Live album by Travis Cottrell
- Released: January 5, 2010
- Genre: CCM
- Length: 73:58
- Label: Word Records

Travis Cottrell chronology
| Ring the Bells (2008) | Jesus Saves Live (2010) |  |

= Jesus Saves Live =

Jesus Saves Live is a live album from Christian singer Travis Cottrell.
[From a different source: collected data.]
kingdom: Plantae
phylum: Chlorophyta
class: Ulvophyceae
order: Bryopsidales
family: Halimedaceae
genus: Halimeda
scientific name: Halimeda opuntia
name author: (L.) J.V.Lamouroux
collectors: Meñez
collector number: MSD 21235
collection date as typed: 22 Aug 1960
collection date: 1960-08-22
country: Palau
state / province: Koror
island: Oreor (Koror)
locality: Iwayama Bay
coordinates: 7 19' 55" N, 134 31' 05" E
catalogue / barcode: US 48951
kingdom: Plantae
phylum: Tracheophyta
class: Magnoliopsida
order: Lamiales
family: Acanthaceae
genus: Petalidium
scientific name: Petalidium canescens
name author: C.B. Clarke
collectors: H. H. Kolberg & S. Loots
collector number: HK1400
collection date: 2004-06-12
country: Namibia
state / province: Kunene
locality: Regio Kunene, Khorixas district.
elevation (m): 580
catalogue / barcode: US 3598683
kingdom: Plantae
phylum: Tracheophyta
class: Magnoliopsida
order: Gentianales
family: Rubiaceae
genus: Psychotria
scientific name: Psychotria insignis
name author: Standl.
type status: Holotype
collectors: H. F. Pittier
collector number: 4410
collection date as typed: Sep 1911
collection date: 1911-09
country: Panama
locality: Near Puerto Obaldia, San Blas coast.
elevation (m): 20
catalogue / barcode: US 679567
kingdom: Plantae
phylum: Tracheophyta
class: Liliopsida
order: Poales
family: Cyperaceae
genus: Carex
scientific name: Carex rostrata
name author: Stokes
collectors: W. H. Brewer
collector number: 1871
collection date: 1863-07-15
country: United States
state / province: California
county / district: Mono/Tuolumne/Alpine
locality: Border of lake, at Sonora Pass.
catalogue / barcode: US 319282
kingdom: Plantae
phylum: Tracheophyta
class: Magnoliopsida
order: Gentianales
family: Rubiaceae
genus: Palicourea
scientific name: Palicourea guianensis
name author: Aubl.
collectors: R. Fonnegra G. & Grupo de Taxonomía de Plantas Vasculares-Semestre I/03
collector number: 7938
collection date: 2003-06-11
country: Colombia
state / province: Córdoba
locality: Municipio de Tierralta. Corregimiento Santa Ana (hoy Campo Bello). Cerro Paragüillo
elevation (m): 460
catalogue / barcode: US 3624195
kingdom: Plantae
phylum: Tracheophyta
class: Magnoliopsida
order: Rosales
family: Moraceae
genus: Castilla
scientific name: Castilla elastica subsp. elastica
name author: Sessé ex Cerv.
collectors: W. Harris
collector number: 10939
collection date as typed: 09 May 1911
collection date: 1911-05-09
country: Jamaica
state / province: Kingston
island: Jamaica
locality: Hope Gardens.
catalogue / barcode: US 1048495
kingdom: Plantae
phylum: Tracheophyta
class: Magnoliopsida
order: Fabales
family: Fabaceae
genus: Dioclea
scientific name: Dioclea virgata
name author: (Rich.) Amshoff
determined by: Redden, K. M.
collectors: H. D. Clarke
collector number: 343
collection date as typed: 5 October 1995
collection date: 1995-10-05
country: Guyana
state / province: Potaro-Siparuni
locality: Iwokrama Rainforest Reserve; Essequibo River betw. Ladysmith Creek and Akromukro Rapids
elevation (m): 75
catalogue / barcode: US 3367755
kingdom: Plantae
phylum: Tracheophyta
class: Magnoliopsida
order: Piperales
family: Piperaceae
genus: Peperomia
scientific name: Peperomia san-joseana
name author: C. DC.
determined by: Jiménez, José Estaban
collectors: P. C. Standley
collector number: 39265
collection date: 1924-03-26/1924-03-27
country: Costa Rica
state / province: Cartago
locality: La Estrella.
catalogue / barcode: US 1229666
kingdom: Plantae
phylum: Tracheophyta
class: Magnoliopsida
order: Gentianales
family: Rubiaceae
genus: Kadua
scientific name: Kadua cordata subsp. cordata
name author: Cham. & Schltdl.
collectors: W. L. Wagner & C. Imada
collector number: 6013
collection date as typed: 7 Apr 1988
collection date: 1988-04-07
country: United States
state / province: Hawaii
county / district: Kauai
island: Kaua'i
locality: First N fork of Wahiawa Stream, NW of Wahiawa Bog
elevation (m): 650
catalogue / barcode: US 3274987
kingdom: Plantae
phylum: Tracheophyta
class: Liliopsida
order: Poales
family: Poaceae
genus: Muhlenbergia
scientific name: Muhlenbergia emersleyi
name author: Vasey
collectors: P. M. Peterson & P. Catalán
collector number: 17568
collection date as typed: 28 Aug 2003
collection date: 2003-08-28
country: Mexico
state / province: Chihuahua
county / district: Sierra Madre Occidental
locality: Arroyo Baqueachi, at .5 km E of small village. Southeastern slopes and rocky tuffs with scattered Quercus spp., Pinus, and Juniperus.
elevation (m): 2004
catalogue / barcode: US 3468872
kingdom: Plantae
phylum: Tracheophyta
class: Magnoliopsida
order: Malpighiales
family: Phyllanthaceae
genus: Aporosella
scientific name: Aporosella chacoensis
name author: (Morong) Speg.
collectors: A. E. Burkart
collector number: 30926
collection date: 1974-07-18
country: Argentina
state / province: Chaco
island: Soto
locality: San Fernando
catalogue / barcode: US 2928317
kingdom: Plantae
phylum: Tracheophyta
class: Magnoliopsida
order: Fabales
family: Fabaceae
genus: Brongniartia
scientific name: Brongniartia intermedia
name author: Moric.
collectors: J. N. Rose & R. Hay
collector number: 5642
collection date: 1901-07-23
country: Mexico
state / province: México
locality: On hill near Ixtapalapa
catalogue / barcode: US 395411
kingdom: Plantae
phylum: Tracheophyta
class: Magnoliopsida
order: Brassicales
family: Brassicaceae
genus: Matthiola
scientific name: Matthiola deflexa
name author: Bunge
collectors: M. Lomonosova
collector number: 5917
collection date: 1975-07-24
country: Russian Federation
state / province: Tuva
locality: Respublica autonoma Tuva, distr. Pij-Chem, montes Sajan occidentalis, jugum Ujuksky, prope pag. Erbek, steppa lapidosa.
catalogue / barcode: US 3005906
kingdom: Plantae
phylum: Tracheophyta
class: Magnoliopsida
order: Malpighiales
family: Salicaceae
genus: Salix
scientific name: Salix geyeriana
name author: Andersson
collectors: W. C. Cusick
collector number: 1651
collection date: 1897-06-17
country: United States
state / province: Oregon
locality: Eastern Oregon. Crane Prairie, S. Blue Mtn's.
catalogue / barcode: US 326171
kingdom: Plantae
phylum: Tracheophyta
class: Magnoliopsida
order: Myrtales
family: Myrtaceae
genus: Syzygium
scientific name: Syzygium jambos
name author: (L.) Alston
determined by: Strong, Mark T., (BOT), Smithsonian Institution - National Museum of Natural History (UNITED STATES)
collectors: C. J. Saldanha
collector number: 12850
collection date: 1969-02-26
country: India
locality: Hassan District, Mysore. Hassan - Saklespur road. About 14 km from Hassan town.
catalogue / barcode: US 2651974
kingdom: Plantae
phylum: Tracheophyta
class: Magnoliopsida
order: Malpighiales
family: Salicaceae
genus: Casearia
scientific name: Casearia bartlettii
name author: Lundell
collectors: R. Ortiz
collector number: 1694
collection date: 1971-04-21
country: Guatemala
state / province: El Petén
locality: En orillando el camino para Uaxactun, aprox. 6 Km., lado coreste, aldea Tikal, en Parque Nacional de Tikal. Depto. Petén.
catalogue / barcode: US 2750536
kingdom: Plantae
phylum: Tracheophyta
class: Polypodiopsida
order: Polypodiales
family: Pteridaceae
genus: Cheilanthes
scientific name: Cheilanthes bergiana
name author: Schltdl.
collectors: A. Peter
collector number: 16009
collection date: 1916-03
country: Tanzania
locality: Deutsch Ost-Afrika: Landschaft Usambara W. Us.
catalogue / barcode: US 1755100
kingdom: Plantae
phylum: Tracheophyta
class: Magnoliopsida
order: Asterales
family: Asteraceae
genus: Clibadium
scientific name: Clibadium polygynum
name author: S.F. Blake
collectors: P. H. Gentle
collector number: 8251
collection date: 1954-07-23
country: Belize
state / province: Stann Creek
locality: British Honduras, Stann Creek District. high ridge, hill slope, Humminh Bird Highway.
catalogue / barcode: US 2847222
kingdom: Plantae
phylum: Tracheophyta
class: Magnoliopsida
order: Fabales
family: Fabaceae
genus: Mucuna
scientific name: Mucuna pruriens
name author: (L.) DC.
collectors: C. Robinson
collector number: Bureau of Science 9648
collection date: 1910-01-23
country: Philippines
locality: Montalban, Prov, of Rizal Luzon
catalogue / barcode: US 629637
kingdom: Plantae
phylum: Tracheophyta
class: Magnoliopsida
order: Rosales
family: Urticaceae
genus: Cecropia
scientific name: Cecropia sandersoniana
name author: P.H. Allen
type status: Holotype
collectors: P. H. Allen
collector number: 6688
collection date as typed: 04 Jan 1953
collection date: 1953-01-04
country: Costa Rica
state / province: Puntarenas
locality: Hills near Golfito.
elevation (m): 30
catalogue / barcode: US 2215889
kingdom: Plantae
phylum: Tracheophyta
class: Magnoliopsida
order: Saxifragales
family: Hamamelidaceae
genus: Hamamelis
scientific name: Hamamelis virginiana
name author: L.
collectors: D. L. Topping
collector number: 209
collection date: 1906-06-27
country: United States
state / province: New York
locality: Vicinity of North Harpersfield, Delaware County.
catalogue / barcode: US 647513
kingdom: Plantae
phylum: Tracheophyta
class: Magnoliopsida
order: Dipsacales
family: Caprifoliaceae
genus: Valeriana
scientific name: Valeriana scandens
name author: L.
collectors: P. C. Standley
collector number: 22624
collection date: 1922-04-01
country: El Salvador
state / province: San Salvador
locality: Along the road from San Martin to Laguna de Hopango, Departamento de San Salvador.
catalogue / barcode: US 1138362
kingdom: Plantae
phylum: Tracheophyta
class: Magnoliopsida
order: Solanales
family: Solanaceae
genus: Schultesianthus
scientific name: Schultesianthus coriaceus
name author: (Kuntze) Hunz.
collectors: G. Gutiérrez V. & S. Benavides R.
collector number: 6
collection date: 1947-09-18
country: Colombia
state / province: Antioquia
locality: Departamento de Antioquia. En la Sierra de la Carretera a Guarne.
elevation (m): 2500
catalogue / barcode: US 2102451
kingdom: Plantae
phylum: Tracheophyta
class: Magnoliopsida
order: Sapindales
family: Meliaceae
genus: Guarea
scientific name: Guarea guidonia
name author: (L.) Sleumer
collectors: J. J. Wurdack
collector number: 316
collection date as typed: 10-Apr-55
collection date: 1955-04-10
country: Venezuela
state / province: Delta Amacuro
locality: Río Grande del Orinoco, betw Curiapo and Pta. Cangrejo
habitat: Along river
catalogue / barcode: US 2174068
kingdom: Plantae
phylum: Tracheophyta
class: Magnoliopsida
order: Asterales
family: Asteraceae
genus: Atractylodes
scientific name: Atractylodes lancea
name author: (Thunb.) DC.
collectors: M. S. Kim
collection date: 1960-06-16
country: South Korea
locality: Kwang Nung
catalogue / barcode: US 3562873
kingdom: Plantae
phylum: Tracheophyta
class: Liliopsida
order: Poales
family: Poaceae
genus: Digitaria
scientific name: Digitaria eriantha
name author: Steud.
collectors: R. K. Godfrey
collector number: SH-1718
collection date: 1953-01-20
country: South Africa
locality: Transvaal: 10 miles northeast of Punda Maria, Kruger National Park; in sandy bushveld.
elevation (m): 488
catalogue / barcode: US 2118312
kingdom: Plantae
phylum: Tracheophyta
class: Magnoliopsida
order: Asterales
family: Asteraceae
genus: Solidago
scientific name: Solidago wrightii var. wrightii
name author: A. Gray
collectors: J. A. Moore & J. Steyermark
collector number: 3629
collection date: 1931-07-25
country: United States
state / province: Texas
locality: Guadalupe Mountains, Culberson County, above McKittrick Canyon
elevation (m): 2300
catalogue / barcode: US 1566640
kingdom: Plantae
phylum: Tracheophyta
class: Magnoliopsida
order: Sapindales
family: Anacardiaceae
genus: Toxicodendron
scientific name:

It was released on January 5, 2010, through Word Records.

Professional ratings
Review scores
| Source | Rating |
| Allmusic | Star |

==Track listing==

1. "To the King" - 4:47
2. "Hallelujah, God Is Here" - 4:29
3. "Our God Saves" - 4:56
4. "I Will Sing of My Redeemer (With You Set Me Free)" - 5:03
5. "My Inheritance" - 4:55
6. "Praise the King" - 4:44
7. "Do It Lord" - 4:51
8. "Jesus Is the Lord" - 6:15
9. "Mercy Seat (With Lord, Have Mercy)" - 8:11
10. "Beth Moore" - 5:30
11. "I Am Persuaded" - 4:10
12. "Victory in Jesus" - 5:12
13. "Jesus Saves" - 4:19
14. "In Christ Alone (With the Solid Rock)" - 6:36

==Awards==

The album was nominated for three Dove Awards for Inspirational Album of the Year, Praise & Worship Album of the Year, and Choral Collection of the Year at the 41st GMA Dove Awards. The song "Jesus Saves" was also nominated for Inspirational Recorded Song of the Year.